Arbeitsplatz- und Standortabbau

Doch nicht nur die Geschwindigkeit der Veränderung verängstigt die Menschen, sondern auch die aggressive Form wirtschaftlicher Globalisierung. Globale Konzerne bekämpfen sich zusehends bis aufs Messer, um einem Konkurrenten Paroli zu bieten. Sie scheuen nicht davor zurück, die Produktion dorthin zu verlagern, wo sie die kostengünstigsten Strukturen vorfinden, und ziehen wie moderne Nomaden heute von Bangladesch nach Äthiopien und morgen nach Kuba. Die Globalisierung hat seit den 1980er Jahren ein alles beherrschendes und vielfach beschriebenes „Hemd“ an: das des ungezügelten Kapitalismus. Diese kapitalistische Landnahme hat unterschiedliche Formen, im Westen etwa ist es der Neoliberalismus, in China hat sich die paradoxe Form des kommunistischen, besser gesagt: des von einer Partei gelenkten Staatskapitalismus durchgesetzt. Gerade durch diesen Wettstreit verschiedener kapitalistischer Varianten ist die Welt jedoch zu einem Ort geworden, in dem immer rücksichtsloser um Marktanteile gerungen wird.

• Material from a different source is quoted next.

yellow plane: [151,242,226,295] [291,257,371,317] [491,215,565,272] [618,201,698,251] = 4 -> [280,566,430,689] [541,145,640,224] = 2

Eine große Anzahl von Menschen erlebt diese Auseinandersetzungen in den wirtschaftlichen Kampfzonen am eigenen Leib. Wenn ein internationaler Konzern Arbeitsplätze an einem Standort abbaut, um an anderer Stelle zu für ihn günstigeren Konditionen neue Produktionsstätten hochzuziehen, ist die viel beschworene „soziale Verantwortung“ oft nur Teil von Sonntagsreden. Und man unterschätze nicht, welche disziplinierende Wirkung die Schließung eines größeren Werks auf Hunderttausende von Arbeitnehmern hat – nicht nur auf die Blue Collar, sondern auch auf die White Collar worker, also auf den Großteil der Mittelschichten. Denn diese wissen damit: Der Nächste kann ich sein. Das Beispiel Siemens in Görlitz findet sich sozusagen in allen Ländern.

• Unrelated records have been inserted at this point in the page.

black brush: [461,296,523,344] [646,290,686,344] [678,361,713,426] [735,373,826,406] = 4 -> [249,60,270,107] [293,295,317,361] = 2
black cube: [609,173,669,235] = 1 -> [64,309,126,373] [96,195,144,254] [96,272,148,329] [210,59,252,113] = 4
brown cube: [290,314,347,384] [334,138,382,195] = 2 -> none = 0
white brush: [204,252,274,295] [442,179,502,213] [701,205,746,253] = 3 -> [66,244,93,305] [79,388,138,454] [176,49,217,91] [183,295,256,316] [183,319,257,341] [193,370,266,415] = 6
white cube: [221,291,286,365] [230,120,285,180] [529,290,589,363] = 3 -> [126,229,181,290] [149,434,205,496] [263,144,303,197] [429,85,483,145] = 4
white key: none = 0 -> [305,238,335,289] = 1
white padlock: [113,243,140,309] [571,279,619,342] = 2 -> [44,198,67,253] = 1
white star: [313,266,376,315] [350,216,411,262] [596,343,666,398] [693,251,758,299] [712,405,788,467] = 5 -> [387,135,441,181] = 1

Der jeweilige Nationalstaat ist diesem „globalen Spiel“ nahezu machtlos ausgeliefert. Es ist für jedermann erkennbar, welchen „allgemeinen Verlust der ökonomischen Souveränität“ Nationalstaaten zu erdulden haben, so der indische Ethnologe und Globalisierungsforscher Arjun Appadurai. Die Übernahme eines 10-prozentigen Anteils an Daimler durch einen chinesischen Milliardär illustriert diese Entwicklung als Pars pro Toto.

Der alte Chauvinismus

Und genau in diesen Zeiten, in denen eine weltumspannende, als kriegerisch zu betrachtende Rivalität ausgetragen wird und alle Gesellschaften deswegen unter Druck stehen – nicht zuletzt deshalb, weil sich Ungleichheiten erheblich verschärfen –, in diesen Zeiten treten zunehmend „Anführer“ auf die politische Bühne. Sie behaupten, dass auch ökonomische nationale Souveränität wieder gestärkt werden kann. Ihre Ansage ist nicht, die kapitalistische Globalisierung zu stoppen, ihre Beteuerung ist vielmehr, die daraus resultierende Dynamik auf nationaler Ebene steuern und Globalisierungsgewinne nicht mehr teilen zu wollen. Das Wasser der Globalisierung soll sozusagen über die Mühlen des Protektionismus ins eigene Gefolgschaftslager fließen. Trump liefert dafür gerade die besten Beispiele.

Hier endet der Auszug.